Job: Copy out every one of the records below line for line, without changing anything.

═══ Dataset excerpts ═══

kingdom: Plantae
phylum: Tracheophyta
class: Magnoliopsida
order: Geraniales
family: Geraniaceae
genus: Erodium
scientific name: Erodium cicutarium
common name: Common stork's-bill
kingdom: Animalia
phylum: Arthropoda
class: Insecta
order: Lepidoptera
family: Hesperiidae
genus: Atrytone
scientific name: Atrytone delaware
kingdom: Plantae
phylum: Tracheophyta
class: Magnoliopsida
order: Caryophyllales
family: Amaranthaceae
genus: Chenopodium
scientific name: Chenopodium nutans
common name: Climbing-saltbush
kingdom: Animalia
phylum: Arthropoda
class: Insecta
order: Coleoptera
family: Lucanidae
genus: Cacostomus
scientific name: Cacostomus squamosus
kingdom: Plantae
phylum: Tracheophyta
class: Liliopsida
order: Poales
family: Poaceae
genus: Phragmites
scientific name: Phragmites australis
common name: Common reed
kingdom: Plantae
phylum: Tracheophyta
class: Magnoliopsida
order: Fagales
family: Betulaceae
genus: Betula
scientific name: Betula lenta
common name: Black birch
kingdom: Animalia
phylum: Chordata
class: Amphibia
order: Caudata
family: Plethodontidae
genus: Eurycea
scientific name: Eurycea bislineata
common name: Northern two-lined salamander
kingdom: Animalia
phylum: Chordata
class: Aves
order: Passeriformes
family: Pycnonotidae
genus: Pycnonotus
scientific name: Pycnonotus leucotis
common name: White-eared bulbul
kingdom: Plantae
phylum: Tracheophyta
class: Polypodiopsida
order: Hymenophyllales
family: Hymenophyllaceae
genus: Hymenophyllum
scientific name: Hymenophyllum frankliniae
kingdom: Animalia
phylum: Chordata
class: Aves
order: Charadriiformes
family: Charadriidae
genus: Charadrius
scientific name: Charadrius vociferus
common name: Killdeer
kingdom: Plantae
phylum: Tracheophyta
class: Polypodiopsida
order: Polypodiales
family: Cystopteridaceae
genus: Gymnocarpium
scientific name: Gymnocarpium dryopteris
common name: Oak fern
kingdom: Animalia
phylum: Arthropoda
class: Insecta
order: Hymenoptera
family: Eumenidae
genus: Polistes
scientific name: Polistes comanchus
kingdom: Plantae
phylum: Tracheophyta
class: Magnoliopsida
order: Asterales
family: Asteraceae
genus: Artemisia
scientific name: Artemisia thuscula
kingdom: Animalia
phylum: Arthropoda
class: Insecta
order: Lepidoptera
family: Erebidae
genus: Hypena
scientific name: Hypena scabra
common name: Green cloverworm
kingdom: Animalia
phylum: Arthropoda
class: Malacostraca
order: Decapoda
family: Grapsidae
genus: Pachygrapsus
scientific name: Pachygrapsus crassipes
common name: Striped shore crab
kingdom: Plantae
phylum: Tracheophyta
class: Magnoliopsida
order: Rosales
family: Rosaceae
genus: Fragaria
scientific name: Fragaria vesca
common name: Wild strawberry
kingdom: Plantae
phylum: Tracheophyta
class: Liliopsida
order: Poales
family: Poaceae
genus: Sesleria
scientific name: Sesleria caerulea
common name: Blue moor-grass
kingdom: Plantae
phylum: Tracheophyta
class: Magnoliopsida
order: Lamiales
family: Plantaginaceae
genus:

═══

Finished exercise:
kingdom: Plantae
phylum: Tracheophyta
class: Magnoliopsida
order: Geraniales
family: Geraniaceae
genus: Erodium
scientific name: Erodium cicutarium
common name: Common stork's-bill
kingdom: Animalia
phylum: Arthropoda
class: Insecta
order: Lepidoptera
family: Hesperiidae
genus: Atrytone
scientific name: Atrytone delaware
kingdom: Plantae
phylum: Tracheophyta
class: Magnoliopsida
order: Caryophyllales
family: Amaranthaceae
genus: Chenopodium
scientific name: Chenopodium nutans
common name: Climbing-saltbush
kingdom: Animalia
phylum: Arthropoda
class: Insecta
order: Coleoptera
family: Lucanidae
genus: Cacostomus
scientific name: Cacostomus squamosus
kingdom: Plantae
phylum: Tracheophyta
class: Liliopsida
order: Poales
family: Poaceae
genus: Phragmites
scientific name: Phragmites australis
common name: Common reed
kingdom: Plantae
phylum: Tracheophyta
class: Magnoliopsida
order: Fagales
family: Betulaceae
genus: Betula
scientific name: Betula lenta
common name: Black birch
kingdom: Animalia
phylum: Chordata
class: Amphibia
order: Caudata
family: Plethodontidae
genus: Eurycea
scientific name: Eurycea bislineata
common name: Northern two-lined salamander
kingdom: Animalia
phylum: Chordata
class: Aves
order: Passeriformes
family: Pycnonotidae
genus: Pycnonotus
scientific name: Pycnonotus leucotis
common name: White-eared bulbul
kingdom: Plantae
phylum: Tracheophyta
class: Polypodiopsida
order: Hymenophyllales
family: Hymenophyllaceae
genus: Hymenophyllum
scientific name: Hymenophyllum frankliniae
kingdom: Animalia
phylum: Chordata
class: Aves
order: Charadriiformes
family: Charadriidae
genus: Charadrius
scientific name: Charadrius vociferus
common name: Killdeer
kingdom: Plantae
phylum: Tracheophyta
class: Polypodiopsida
order: Polypodiales
family: Cystopteridaceae
genus: Gymnocarpium
scientific name: Gymnocarpium dryopteris
common name: Oak fern
kingdom: Animalia
phylum: Arthropoda
class: Insecta
order: Hymenoptera
family: Eumenidae
genus: Polistes
scientific name: Polistes comanchus
kingdom: Plantae
phylum: Tracheophyta
class: Magnoliopsida
order: Asterales
family: Asteraceae
genus: Artemisia
scientific name: Artemisia thuscula
kingdom: Animalia
phylum: Arthropoda
class: Insecta
order: Lepidoptera
family: Erebidae
genus: Hypena
scientific name: Hypena scabra
common name: Green cloverworm
kingdom: Animalia
phylum: Arthropoda
class: Malacostraca
order: Decapoda
family: Grapsidae
genus: Pachygrapsus
scientific name: Pachygrapsus crassipes
common name: Striped shore crab
kingdom: Plantae
phylum: Tracheophyta
class: Magnoliopsida
order: Rosales
family: Rosaceae
genus: Fragaria
scientific name: Fragaria vesca
common name: Wild strawberry
kingdom: Plantae
phylum: Tracheophyta
class: Liliopsida
order: Poales
family: Poaceae
genus: Sesleria
scientific name: Sesleria caerulea
common name: Blue moor-grass
kingdom: Plantae
phylum: Tracheophyta
class: Magnoliopsida
order: Lamiales
family: Plantaginaceae
genus:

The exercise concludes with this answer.